Pemulihan hak korban
Amnesty International telah lama menyoroti lemahnya mekanisme akuntabilitas terhadap dugaan penyiksaan/perlakuan buruk lainnya. Selain pelakunya harus dibawa ke muka hukum, korbannya juga harus diberikan pemulihan hak.
Penjelasan Polri bahwa kejadian di area smart parking di Kampung Bali merupakan aksi “spontanitas” yang dipicu serangan panah beracun kepada komandan kompi harus diimbangi dengan pemeriksaan atas kejadian penyiksaan yang tidak hanya terjadi di Kampung Bali tapi juga di beberapa lokasi lainnya di Jakarta pada waktu yang berbeda-beda.

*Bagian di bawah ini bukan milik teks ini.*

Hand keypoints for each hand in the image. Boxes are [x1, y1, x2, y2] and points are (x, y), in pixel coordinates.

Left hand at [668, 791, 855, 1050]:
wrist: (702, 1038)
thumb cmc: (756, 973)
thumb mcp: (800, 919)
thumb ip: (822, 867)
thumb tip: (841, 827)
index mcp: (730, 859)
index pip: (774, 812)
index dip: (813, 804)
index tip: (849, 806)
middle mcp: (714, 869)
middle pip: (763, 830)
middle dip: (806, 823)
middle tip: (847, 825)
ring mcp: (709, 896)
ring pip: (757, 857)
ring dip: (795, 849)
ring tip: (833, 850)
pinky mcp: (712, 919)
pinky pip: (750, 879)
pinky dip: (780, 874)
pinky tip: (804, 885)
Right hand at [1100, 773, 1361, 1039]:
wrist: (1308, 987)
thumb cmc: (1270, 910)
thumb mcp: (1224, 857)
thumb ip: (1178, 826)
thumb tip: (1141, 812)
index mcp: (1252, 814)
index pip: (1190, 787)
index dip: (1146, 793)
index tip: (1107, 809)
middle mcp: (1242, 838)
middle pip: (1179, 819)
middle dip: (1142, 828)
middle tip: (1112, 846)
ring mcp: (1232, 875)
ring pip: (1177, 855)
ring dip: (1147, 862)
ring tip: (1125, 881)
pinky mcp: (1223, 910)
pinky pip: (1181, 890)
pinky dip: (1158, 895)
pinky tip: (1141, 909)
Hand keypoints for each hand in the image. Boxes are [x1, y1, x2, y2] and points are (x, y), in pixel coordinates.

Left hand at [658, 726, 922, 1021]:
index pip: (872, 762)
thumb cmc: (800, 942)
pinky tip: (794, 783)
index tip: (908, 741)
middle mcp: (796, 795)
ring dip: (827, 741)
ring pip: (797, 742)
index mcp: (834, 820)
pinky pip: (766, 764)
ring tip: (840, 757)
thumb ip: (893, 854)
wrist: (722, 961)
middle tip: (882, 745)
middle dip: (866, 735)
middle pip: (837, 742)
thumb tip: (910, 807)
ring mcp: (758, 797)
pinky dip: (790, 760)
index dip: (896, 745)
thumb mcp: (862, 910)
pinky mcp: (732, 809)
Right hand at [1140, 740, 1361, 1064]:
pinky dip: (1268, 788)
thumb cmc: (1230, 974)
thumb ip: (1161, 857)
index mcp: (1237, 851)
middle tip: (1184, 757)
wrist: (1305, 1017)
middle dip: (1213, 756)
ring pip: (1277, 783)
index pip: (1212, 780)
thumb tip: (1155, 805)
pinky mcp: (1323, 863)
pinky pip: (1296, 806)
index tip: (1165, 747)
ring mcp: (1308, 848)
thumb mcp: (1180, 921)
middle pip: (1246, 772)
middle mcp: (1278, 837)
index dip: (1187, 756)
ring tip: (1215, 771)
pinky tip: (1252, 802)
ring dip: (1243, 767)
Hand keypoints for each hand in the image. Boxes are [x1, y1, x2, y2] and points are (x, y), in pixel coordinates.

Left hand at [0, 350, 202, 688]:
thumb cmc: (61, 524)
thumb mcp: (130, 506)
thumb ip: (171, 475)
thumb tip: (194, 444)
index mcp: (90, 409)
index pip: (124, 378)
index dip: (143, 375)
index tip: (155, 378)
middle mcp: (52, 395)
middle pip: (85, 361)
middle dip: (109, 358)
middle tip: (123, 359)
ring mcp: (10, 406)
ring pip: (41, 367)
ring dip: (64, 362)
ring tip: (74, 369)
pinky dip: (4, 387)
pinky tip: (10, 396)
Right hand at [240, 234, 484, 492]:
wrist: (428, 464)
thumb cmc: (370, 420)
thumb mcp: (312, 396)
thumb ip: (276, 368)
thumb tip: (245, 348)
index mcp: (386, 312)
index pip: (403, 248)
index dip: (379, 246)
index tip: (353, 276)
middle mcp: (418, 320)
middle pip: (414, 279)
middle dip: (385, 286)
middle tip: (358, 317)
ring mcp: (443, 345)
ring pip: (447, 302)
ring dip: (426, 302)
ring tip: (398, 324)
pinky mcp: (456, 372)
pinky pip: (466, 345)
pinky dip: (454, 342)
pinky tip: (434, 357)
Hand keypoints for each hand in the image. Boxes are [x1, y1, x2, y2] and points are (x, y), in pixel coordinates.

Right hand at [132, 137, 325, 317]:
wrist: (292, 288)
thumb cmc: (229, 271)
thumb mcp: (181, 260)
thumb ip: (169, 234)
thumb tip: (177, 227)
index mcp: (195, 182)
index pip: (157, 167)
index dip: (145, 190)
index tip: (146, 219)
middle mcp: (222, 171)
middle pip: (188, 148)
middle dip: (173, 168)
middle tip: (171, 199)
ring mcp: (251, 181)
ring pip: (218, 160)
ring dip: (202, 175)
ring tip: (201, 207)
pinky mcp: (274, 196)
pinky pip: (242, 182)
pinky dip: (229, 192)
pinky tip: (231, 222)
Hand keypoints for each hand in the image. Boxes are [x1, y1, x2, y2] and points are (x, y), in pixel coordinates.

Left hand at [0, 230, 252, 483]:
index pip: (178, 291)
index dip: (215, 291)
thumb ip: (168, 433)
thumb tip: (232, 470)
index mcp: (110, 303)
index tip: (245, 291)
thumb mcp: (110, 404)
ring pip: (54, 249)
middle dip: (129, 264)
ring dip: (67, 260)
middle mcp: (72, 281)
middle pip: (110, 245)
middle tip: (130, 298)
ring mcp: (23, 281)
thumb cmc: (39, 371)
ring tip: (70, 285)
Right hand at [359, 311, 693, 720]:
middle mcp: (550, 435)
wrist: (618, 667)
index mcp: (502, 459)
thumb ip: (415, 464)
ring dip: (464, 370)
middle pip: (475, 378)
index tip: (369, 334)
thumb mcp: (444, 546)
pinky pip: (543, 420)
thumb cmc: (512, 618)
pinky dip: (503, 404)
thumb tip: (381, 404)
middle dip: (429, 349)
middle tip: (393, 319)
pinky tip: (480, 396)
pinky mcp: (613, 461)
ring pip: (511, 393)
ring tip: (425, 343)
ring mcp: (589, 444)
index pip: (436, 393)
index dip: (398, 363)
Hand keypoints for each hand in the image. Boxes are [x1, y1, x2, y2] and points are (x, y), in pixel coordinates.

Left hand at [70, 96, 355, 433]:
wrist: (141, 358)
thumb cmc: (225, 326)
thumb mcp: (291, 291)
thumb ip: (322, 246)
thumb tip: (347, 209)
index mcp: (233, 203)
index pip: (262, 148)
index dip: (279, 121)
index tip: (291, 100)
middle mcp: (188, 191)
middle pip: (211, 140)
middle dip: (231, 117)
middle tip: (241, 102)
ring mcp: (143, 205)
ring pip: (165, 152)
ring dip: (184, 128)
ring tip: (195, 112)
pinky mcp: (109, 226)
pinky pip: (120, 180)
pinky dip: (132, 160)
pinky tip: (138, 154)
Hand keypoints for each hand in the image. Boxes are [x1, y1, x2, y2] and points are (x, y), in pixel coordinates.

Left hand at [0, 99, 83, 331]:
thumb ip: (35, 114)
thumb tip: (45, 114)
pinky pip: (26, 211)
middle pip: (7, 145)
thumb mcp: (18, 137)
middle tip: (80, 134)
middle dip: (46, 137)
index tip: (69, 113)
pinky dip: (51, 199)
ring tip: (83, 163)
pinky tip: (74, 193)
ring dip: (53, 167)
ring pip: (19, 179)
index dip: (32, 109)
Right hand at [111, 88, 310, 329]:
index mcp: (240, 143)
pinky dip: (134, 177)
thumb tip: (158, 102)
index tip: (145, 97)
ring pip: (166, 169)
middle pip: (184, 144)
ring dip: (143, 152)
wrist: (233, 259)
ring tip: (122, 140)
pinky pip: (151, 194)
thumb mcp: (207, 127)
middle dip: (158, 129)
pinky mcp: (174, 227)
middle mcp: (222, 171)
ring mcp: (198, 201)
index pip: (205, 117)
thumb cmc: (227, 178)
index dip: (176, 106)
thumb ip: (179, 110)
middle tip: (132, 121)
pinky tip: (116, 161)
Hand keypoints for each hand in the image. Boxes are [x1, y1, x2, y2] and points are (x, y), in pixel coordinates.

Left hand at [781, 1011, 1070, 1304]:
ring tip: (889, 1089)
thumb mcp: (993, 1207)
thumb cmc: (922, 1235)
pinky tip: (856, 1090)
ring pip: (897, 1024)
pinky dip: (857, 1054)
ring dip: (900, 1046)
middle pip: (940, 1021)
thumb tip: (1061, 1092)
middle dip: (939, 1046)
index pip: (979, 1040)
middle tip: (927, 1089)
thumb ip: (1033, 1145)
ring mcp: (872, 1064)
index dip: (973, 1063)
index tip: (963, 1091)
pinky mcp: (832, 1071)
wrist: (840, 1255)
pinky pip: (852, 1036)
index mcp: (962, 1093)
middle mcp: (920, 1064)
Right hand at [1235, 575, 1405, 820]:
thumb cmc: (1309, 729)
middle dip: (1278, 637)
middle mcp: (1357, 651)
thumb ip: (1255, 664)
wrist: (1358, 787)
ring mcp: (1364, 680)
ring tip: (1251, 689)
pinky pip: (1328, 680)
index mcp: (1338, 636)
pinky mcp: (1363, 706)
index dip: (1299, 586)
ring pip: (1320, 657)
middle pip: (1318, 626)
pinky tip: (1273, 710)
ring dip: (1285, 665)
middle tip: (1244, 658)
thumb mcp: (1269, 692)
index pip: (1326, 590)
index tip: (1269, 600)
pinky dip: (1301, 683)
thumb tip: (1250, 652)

“Jika itu adalah aksi spontanitas maka mungkin hanya akan terjadi di area smart parking. Tapi temuan kami menunjukkan bahwa di tempat lainnya di waktu yang berbeda juga terjadi aksi penganiayaan oleh anggota Brimob,” kata Usman.
Usman menggarisbawahi, tugas Polri adalah memastikan pertanggungjawaban yang memadai sehingga menghilangkan kultur kekerasan pada aparat dan mengembalikan kepercayaan publik terhadap Polri. Dengan mengusut tuntas dan menghukum anggotanya yang melakukan kekerasan saat 21-23 Mei maka seluruh lapisan masyarakat akan mengapresiasi keseriusan kepolisian dalam melakukan pembenahan secara profesional.
Korban tewas
Terkait penjelasan Polri mengenai sembilan korban tewas, Amnesty International Indonesia menyayangkan sikap kepolisian yang masih lebih menekankan status mereka sebagai perusuh ketimbang membuka sejelas-jelasnya misteri dibalik tertembaknya kesembilan orang tersebut.
“Terminologi sapu rata bahwa semua dari sembilan orang korban jiwa adalah “perusuh” cenderung menyederhanakan masalah. Polri perlu memberikan penjelasan yang rinci disertai bukti bahwa mereka semua ikut terlibat dalam melakukan kekerasan melawan aparat dan mengancam jiwa petugas atau merusak properti publik," ujarnya.
Beberapa di antara korban tewas yang kasusnya diangkat oleh media massa dan juga diinvestigasi oleh tim Amnesty International Indonesia menunjukan bahwa mereka ada di kerumunan massa yang tidak semuanya melakukan kekerasan. Terlepas keterlibatan mereka yang tewas di tengah aksi massa 21-22 Mei, mereka adalah korban dari kematian yang tidak sah atau unlawful death yang mensyaratkan adanya kewajiban negara untuk mengusut tuntas kasusnya, mulai dari mencari pelaku dengan mencari bukti yang valid untuk bisa dibawa ke muka hukum hingga memberikan reparasi bagi korbannya.